Matrixx Corp. makes the cold remedy Zicam. In 2004, 7NEWS Investigators revealed that some people who used Zicam's zinc nasal spray lost their sense of smell and taste.

On Friday, Matrixx agreed to pay $12 million in settlement awards and other charges to the 300 people who were part of a class-action lawsuit. Matrixx said that will cover about 90 percent of the outstanding claims.

Millions of people have used the nasal spray containing zinc gluconate, and most have not had any problems. However, 7NEWS found that hundreds of people who have used the product also felt an intense burning sensation in their nose, and subsequently lost their sense of smell.

At the University of Colorado Taste and Smell Clinic, Dr. Bruce Jafek continues to hear from patients who claim zinc gluconate has robbed them of their sense of smell.

Jafek said that he began hearing complaints about the Zicam nasal spray about five years ago. In 2003, Jafek's colleague, Dr. Miriam Linschoten, began testing patients who had used the Zicam nasal spray and suffered permanent loss of smell.

The maker of Zicam, Matrixx Corp., denied the product had anything to do with the consumer complaints.
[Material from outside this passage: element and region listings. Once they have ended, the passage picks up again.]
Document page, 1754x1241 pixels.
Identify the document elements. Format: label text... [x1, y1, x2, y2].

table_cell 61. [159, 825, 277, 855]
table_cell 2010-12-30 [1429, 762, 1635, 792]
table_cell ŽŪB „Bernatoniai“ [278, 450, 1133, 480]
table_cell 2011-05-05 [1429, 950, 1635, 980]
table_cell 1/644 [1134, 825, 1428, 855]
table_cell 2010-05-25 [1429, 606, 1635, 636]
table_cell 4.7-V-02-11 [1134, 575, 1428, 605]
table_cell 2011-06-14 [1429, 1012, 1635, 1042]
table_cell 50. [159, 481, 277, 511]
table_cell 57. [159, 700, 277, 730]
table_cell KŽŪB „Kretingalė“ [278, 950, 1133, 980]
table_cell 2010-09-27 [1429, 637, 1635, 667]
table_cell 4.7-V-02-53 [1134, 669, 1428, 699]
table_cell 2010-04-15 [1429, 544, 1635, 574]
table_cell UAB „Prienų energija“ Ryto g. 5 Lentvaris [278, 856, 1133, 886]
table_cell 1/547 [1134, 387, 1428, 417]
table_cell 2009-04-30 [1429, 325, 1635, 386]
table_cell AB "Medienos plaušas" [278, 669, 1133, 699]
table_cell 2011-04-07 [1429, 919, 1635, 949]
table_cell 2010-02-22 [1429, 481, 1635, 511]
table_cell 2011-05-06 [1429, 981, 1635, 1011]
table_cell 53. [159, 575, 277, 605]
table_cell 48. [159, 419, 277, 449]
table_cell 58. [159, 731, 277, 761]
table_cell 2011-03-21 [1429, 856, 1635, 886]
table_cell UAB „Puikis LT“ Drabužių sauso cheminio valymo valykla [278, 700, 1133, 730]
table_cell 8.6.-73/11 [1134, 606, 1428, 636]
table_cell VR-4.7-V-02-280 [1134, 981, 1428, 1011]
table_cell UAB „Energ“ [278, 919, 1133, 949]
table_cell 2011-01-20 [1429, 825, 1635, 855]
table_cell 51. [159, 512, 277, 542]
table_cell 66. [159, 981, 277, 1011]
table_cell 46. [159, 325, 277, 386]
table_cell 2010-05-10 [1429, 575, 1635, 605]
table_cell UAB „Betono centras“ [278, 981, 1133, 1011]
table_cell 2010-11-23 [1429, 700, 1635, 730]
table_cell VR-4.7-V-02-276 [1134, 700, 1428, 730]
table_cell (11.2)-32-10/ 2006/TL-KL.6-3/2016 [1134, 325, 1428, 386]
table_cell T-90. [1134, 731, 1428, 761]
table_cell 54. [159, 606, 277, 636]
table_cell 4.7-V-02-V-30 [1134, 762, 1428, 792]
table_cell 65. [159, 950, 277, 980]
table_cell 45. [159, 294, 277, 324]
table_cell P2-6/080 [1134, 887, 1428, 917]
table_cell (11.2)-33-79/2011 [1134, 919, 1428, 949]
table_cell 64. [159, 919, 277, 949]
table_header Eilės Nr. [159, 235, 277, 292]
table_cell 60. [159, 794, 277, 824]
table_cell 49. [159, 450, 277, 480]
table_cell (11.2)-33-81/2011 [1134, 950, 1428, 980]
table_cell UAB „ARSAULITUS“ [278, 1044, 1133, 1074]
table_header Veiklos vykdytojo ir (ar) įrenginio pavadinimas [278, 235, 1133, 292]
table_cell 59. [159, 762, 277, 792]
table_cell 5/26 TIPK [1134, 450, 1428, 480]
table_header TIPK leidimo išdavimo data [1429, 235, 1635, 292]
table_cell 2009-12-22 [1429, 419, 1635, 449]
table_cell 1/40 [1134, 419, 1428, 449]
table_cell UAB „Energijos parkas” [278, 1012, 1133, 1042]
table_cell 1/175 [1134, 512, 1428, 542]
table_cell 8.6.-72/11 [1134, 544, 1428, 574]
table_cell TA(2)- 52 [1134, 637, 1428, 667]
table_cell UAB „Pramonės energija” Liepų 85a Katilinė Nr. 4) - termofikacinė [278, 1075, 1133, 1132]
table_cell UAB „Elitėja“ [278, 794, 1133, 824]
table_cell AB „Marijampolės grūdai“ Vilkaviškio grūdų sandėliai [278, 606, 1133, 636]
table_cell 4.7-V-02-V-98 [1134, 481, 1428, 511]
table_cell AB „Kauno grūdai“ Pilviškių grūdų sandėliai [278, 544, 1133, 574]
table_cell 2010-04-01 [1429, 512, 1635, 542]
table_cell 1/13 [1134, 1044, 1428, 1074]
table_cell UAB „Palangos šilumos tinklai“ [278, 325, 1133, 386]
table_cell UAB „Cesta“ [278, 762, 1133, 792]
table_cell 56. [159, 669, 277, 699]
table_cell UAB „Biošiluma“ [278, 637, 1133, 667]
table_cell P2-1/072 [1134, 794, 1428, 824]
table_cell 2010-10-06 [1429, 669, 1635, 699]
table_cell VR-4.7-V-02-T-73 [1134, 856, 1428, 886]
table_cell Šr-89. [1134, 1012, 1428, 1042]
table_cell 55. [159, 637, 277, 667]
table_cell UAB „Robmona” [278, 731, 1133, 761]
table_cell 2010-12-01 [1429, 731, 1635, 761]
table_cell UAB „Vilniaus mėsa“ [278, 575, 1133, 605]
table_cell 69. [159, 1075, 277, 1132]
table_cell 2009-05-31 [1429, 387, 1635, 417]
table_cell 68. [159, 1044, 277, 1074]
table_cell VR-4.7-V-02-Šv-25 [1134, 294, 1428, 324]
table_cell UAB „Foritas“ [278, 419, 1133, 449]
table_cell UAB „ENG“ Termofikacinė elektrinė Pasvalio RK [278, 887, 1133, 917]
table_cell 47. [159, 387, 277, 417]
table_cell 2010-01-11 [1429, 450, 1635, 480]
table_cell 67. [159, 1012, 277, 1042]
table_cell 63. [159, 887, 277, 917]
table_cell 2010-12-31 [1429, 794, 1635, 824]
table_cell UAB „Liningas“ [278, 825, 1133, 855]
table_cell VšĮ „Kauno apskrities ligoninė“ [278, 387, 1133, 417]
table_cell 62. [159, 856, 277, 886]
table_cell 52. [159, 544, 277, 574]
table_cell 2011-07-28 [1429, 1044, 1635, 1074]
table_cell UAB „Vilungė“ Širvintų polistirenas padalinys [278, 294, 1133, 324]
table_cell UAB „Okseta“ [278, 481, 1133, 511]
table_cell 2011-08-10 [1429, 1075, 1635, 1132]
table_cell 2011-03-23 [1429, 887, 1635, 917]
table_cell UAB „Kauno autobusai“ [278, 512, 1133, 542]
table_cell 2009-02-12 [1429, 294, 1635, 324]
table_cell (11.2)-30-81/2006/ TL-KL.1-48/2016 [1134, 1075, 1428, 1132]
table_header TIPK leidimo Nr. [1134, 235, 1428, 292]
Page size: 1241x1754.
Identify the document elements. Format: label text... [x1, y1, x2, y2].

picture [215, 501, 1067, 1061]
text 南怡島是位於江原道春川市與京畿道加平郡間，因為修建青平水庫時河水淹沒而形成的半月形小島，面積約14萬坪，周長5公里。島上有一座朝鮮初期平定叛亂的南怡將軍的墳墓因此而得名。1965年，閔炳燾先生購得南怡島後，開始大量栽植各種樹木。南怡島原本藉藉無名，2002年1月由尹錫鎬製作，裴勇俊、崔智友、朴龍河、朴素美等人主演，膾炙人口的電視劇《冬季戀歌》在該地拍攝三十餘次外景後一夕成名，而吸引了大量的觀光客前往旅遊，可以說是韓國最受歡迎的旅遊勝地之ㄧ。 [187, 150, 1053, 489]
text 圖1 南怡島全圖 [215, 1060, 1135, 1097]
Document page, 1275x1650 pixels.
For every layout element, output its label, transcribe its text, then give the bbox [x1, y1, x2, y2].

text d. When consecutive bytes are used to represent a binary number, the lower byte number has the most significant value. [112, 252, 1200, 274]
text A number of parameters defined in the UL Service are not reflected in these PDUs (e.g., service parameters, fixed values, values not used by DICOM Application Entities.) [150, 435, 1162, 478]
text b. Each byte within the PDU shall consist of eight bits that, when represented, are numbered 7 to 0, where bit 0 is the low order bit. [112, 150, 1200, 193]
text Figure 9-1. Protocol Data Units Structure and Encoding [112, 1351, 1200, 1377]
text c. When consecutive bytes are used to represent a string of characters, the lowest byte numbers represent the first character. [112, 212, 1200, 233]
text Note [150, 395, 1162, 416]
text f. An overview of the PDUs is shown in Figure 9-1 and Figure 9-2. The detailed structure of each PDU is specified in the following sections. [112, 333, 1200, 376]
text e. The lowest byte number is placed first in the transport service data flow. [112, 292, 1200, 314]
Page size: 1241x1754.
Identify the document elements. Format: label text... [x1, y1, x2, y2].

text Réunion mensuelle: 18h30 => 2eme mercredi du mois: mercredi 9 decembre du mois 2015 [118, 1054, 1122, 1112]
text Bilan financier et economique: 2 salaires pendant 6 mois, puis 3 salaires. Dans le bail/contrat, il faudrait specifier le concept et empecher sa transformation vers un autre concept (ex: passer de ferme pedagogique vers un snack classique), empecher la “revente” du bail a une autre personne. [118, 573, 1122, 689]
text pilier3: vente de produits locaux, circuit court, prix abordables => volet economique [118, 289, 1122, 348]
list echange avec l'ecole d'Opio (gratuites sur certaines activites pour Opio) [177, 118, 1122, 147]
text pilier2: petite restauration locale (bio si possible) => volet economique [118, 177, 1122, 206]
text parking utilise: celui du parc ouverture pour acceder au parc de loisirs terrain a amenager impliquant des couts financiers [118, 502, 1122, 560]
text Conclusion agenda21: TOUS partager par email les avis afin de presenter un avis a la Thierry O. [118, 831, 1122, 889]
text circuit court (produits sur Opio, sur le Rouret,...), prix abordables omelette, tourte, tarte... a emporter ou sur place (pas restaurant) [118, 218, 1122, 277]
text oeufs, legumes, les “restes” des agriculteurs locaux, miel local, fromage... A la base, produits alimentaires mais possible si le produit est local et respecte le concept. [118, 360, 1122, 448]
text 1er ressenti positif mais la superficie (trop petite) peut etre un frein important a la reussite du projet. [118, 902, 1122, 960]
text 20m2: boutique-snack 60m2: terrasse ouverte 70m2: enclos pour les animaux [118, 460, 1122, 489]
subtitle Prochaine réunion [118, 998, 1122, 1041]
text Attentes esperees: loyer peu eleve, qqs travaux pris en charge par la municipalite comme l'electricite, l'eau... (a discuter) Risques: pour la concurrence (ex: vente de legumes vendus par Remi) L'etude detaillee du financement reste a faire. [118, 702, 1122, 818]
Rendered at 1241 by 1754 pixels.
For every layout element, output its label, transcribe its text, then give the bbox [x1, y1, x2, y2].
But now, with the settlement, "it would seem the company finally realizes they have a problem with their product," Jafek said.

Jafek said, unfortunately, that means most patients who have experienced smell loss are not going to get it back.

"Approximately 25 to 30 percent have had some return of their sense of smell but that means however 60 to 70 percent have had no return of function," Jafek said. "In my opnion, the product is dangerous in putting zinc ions into the nose. If a person wishes to continue to use this product certainly they should be warned that they could lose their sense of smell. It's an uncommon problem but for the person who lose their sense of smell, it's devastating."

Matrixx Corp. has claimed correctly that, of the tens of millions of doses of the zinc product used, there is a only small percentage of complaints. While not admitting any fault, the company is paying $12 million to settle the claims.

And because the zinc nasal spray is so profitable, there is no indication Matrixx will take it off the market. So as Jafek says, "buyer beware."